FWS to study coastal plain, ANWR areas for wilderness status

Nick Snow
OGJ Washington Editor

WASHINGTON, DC, Sept. 28 -- Reviews of the coastal plain and two other study areas within the Arctic National Wildlife Refuge for possible federal wilderness designation will begin now that initial public comments have been gathered for updating ANWR’s 1988 comprehensive conservation plan, the US Fish and Wildlife Service said on Sept. 27.

The three areas comprise almost all of ANWR’s acreage that is not already wilderness, according to FWS’s Region 7 office in Anchorage. The coastal plain is believed to have substantial petroleum resources but is presently off-limits for leasing, development, or any other oil and gas activity. FWS expects to complete the reviews by February 2011.

US Sen. Lisa Murkowski (R-Alas.) criticized the move, warning the US Department of the Interior agency against trampling a “no more” promise made to the state under the Alaska National Interest Lands Conservation Act. “This is a blatant political move by the [Obama] administration and clearly violates the promise of no more administrative wilderness designations in Alaska,” she said on Sept. 28.

Murkowski, who is ranking minority member of the Senate Energy and Natural Resources Committee and a member of the Appropriations Committee, said she would work to cut off funding for what she said was an unauthorized wilderness review.

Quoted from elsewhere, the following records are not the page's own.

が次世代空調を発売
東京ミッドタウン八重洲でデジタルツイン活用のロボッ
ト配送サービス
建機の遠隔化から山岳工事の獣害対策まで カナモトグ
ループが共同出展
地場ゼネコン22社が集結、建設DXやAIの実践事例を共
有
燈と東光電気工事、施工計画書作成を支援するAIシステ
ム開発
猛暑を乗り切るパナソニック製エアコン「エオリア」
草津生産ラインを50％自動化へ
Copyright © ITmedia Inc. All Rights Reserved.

Environmental and conservation organizations applauded the agency’s announcement. “For decades, the oil industry has sought to destroy this unique wilderness refuge, despite the fact that it represents the only place on Alaska’s North Slope that is legislatively closed to development,” Alaska Wilderness League Executive Director Cindy Shogun said on Sept. 28.

FWS said its decision to review near all nonwilderness ANWR land, including the coastal plain, for possible inclusion in the federal wilderness system was a response to many public comments it received. Land found suitable for wilderness recommendation, if any, will be identified and vetted through extensive public consultation and review as part of the comprehensive conservation plan revision process, it said.